## ACTION ITEM
Copy all of the rows below, keeping every word, number, and punctuation mark unchanged.

## ENTRIES SUPPLIED
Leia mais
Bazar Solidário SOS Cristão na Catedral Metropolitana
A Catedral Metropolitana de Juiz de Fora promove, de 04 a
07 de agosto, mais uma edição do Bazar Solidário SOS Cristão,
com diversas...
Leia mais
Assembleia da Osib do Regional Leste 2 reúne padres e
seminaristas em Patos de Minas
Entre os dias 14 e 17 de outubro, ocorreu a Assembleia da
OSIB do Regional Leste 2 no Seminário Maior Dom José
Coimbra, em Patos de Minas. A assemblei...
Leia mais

## FINISHED TASK
Leia mais
Bazar Solidário SOS Cristão na Catedral Metropolitana
A Catedral Metropolitana de Juiz de Fora promove, de 04 a
07 de agosto, mais uma edição do Bazar Solidário SOS Cristão,
com diversas...
Leia mais
Assembleia da Osib do Regional Leste 2 reúne padres e
seminaristas em Patos de Minas
Entre os dias 14 e 17 de outubro, ocorreu a Assembleia da
OSIB do Regional Leste 2 no Seminário Maior Dom José
Coimbra, em Patos de Minas. A assemblei...
Leia mais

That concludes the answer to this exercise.